◆ **Text block**:
----------------------------------------
Before we get into the latest from the organization, it’s important to know a little bit of background on its standard. As we said after our first meeting with WiSA at CES 2013, the idea is simple: make a standard technology certification for audio companies that will bring to consumers reliable wireless hi-fi stereo and surround sound systems.
WiSA-certified speakers are all self-powered and require no receiver, amp, or wires of any kind aside from power cables. The speakers also have a special chipset that can receive an audio wireless signal from a transmission device such as a WiSA-certified Blu-ray player or media streamer.
By now you may be thinking: “Isn’t wireless audio everywhere?” Since Sonos first hit the scene almost a decade ago, multi-room wireless speakers have grown from a spark to a blazing inferno, sweeping across the audio landscape. However, WiSA-certified gear is different than other Wi-Fi based speaker systems for several key reasons.
First of all, WiSA supports up to eight channels of high-fidelity sound, as opposed to the two stereo channels other wireless systems support. That means you can set-up an entire 5.1 sound system, and still incorporate two more speakers elsewhere in a home. The system also uses a separate band from most Wi-Fi based speaker systems which is much less saturated than traditional 5.0 or 5.8 GHz frequency ranges. Finally, and perhaps most importantly, the standard has virtually zero audible latency. As WiSA president Thomas Lee told us, that’s important if you don’t want to turn your favorite movie into a bad Kung-Fu flick.
We at DT have been excited about WiSA for a long time now, and that’s actually part of our concern. It has taken a lot longer than expected for certified systems to roll out to the public. However, that is changing. Sharp rekeased a new WiSA-certified Blu-ray player in October, and Klipsch just took our Top Tech of CES 2015 award in the home audio category for its new Reference Premiere Wireless Home Theater system, one of the first of its kind from a U.S. audio company.
----------------------------------------
◆ **Information provided**:
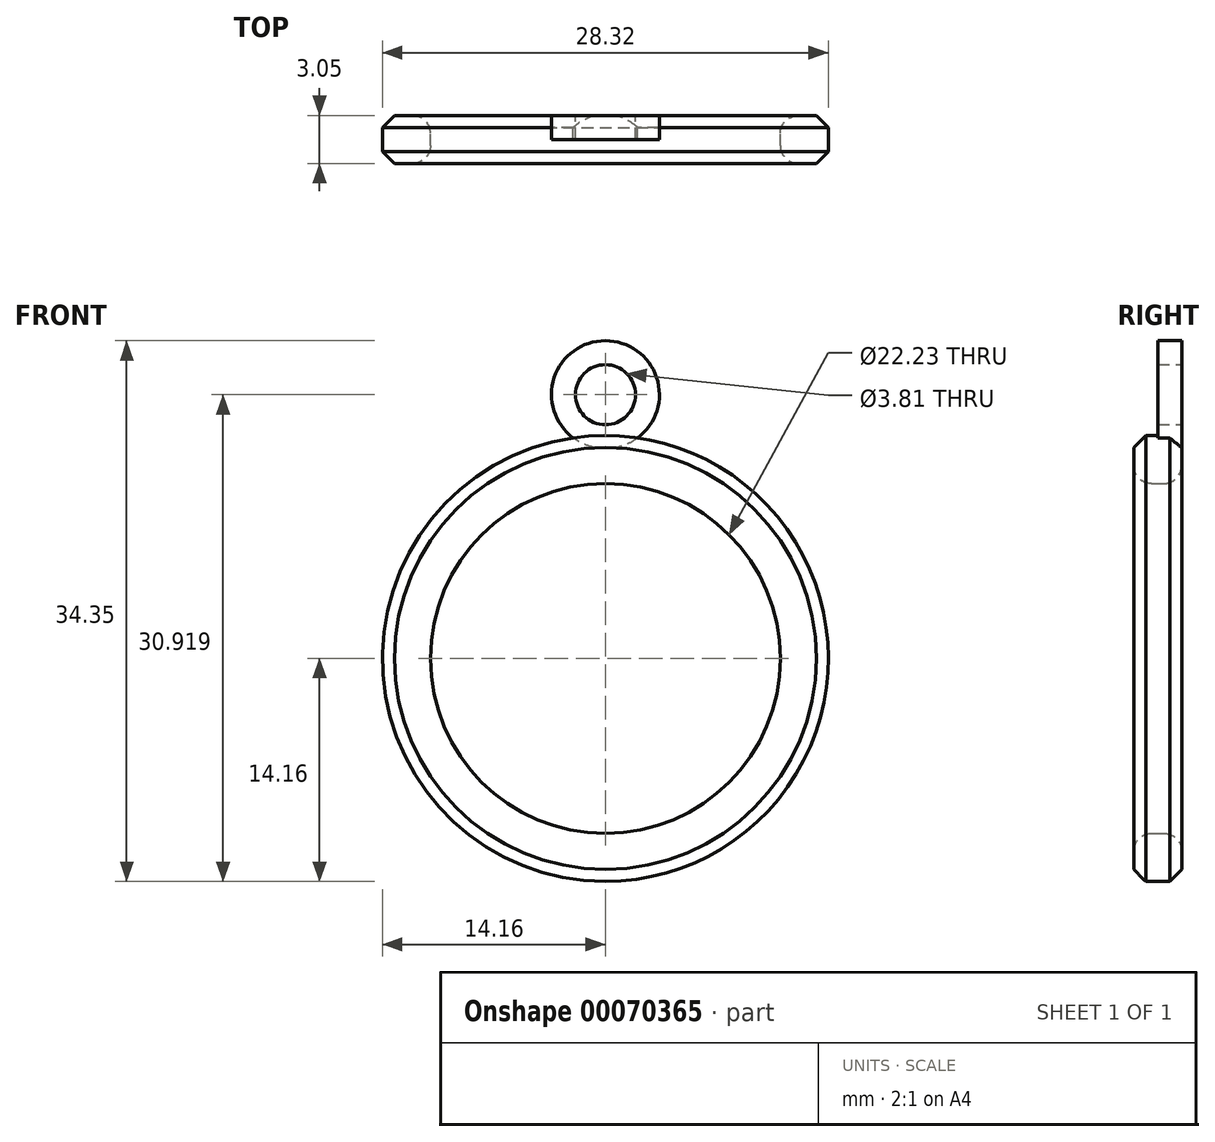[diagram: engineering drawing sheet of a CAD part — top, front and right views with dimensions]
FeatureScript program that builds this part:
----------------------------------------
◆ **Given instruction 1**:
Check each statement against the WiSA text and answer yes or no, quoting the words from the text that settle it. (a) WiSA-certified speakers need an amplifier to work. (b) WiSA supports up to eight channels of sound. (c) The WiSA standard has noticeable audible latency.
◆ **Given instruction 2**:
Reproduce the passage of the WiSA text that begins at the words "Before we get" and stops after the words "or media streamer.".
◆ **Given instruction 3**:
Resume the WiSA text after its final sentence.

◆ **Expected output 1**:
(a) No: "require no receiver, amp, or wires of any kind aside from power cables"
(b) Yes: "WiSA supports up to eight channels of high-fidelity sound"
(c) No: "the standard has virtually zero audible latency"

◆ **Expected output 2**:
Before we get into the latest from the organization, it’s important to know a little bit of background on its standard. As we said after our first meeting with WiSA at CES 2013, the idea is simple: make a standard technology certification for audio companies that will bring to consumers reliable wireless hi-fi stereo and surround sound systems.
WiSA-certified speakers are all self-powered and require no receiver, amp, or wires of any kind aside from power cables. The speakers also have a special chipset that can receive an audio wireless signal from a transmission device such as a WiSA-certified Blu-ray player or media streamer.

◆ **Expected output 3**:
Another good sign is the fact that LG Innotek has joined Summit Wireless in producing the transmission chips for these systems, meaning there is now a multi-billion dollar company behind the protocol.
Bang & Olfusen has its own, uber high-end WiSA-certified system, but its price is prohibitive to most. However, today at the WiSA suite at the Venetian, we got to hear a new WiSA-certified 5.1 home theater system from a California-based company called Enclave that wasn’t too shabby at all. It appears that the wireless home theater ball may finally be rolling.
We hope the momentum will continue because this technology is impressive, and speaker wires aren’t. We expect to be getting some WiSA-certified systems in for review soon, so stay with us to find out how the standard works when it comes off the shelves and into the home.
[Updated 1/12/15: This post originally stated that Enclave was an audio company based in China, when in fact it is based in the United States.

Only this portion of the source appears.